Così facendo non si prende in esame un dato di fatto che dovrebbe essere scontato e di cui gli Stati Uniti in particolare, con il libero commercio delle armi, vedono le disastrose risultanze con tantissimi morti: consentire sempre e comunque di armarsi è in effetti una spinta a non ricorrere ad altri strumenti di dissuasione che non siano gli acquisti di una pistola od un fucile, ritenuti come l’unica soluzione efficace.

D’altro canto chi ha proposto il cambiamento della normativa già in atto in Italia non si è posto neppure la domanda su che cosa comporti per il ladro o per l’aggressore il sapere che anche la controparte molto presumibilmente sia armata: si tenderà a far fuoco anticipatamente, senza avere il tempo di mirare e stabilire se colpire alle gambe o altrove. E dunque per un verso chi dovrebbe solo difendersi è spinto piuttosto ad offendere ancor prima che ci sia un atto delittuoso grave, mentre per un altro verso il potenziale delinquente è indotto, senza pensarci su, a rendere meno rischiosa la sua situazione, cercando di eliminare qualsiasi ostacolo, ogni deterrente anche umano.

Soprattutto è da tenere presente la dimensione temporale: due soggetti che si affrontano armati difficilmente riescono a temporeggiare in misura sufficiente per calibrare l’azione più opportuna. Se poi, per esempio, chi è subentrato in un domicilio, in un negozio od in un’azienda non è affatto armato come è giustificabile un atto che lo ferisca o metta a morte? Per non parlare di problematiche etiche a livello fondamentale: con quale diritto si toglie la vita ad una persona che, pur nel torto, agisce in condizioni che non producono necessariamente danni irreparabili, esiziali? In questo caso c’è dunque un evidente squilibrio fra il livello di protezione-offesa consentito ed il danno potenziale presunto.

Anche l’uso dell’avverbio sempre è criticabile: non solo è meglio non dire “mai” perché nessuno può prevedere il futuro, ma è anche preferibile non dire “sempre” perché nessuno può immaginare le condizioni reali di un evento. D’altra parte il dire “sempre” impedisce poi ai giudici di valutare le circostanze effettive, legati come sono al presupposto imprescindibile del sempre e comunque.

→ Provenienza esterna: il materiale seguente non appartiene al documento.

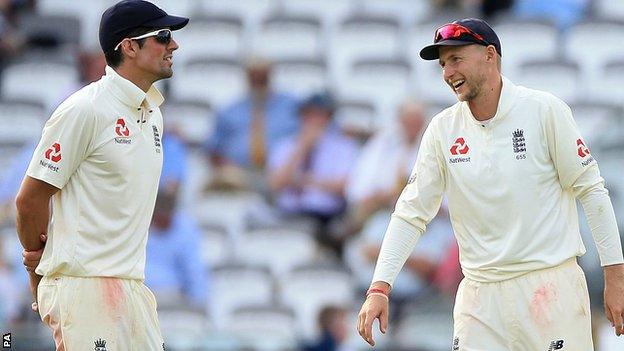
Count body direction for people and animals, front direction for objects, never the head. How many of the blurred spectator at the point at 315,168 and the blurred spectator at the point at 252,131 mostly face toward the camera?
2

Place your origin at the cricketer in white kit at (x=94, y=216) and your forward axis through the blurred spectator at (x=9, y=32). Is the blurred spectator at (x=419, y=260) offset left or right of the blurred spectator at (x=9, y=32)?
right

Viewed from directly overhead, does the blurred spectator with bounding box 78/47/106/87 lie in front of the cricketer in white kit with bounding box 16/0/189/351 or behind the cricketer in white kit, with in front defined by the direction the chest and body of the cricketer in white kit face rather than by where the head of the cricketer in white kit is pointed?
behind

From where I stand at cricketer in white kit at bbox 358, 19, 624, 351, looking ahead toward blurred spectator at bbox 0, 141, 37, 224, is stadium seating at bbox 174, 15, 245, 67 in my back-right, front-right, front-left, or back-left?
front-right

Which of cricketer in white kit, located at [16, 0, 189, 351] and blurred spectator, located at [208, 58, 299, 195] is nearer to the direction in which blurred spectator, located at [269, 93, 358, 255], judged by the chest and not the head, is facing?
the cricketer in white kit

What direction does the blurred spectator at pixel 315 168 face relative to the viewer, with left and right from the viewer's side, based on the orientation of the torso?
facing the viewer

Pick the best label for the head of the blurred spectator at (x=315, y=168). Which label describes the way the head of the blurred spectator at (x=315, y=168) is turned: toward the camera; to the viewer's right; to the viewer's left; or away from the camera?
toward the camera

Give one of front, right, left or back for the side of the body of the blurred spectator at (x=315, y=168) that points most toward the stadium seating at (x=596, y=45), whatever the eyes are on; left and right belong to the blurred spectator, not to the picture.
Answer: left

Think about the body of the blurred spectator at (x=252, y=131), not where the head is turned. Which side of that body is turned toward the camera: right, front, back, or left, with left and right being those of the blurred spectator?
front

A livello sociologico non si può, inoltre, non sottolineare il contributo che verrebbe all’incremento di un nuovo e più ampio mercato delle armi e specialmente al diffondersi dell’idea che sia normale possedere un’arma. Peraltro non va trascurato il dato di fatto che l’avere a disposizione uno strumento di offesa ne aumenta le potenzialità d’uso anche al di fuori di quanto previsto dal citato articolo 1.

Come se non bastasse quanto detto sinora, va tenuto presente che il successivo articolo 2 delle modifiche previste permette che non sia punibile chi ha agito “in condizioni di grave turbamento, derivante da situazione di pericolo in atto”. Ebbene chi e come misurerà il livello di turbamento di un fatto pregresso ed il grado di pericolosità posto in essere? Già quest’espressione “grave turbamento” ha dato luogo a varie contestazioni specialmente in casi di femminicidio. Con ogni probabilità la questione della gravità relativa all’alterazione dello stato d’animo si presenterà almeno altrettanto problematica pure nei casi verificatisi all’interno di un domicilio o di un’attività.

Infine l’articolo 3 prescrive che la sospensione della pena al condannato per furto in appartamento è subordinata al risarcimento integrale del danno alla persona fisica. E non specifica altro. Pertanto una persona povera non potrà ottenere la sospensione della pena visto che non sarà in grado di risarcire il danneggiato. Ed anche questo appare un atto d’ingiustizia, che discrimina chi è già in condizione di deprivazione.

Resta tuttavia irrisolta la questione principale: invocare la legittima difesa non può giustificare una legittima offesa.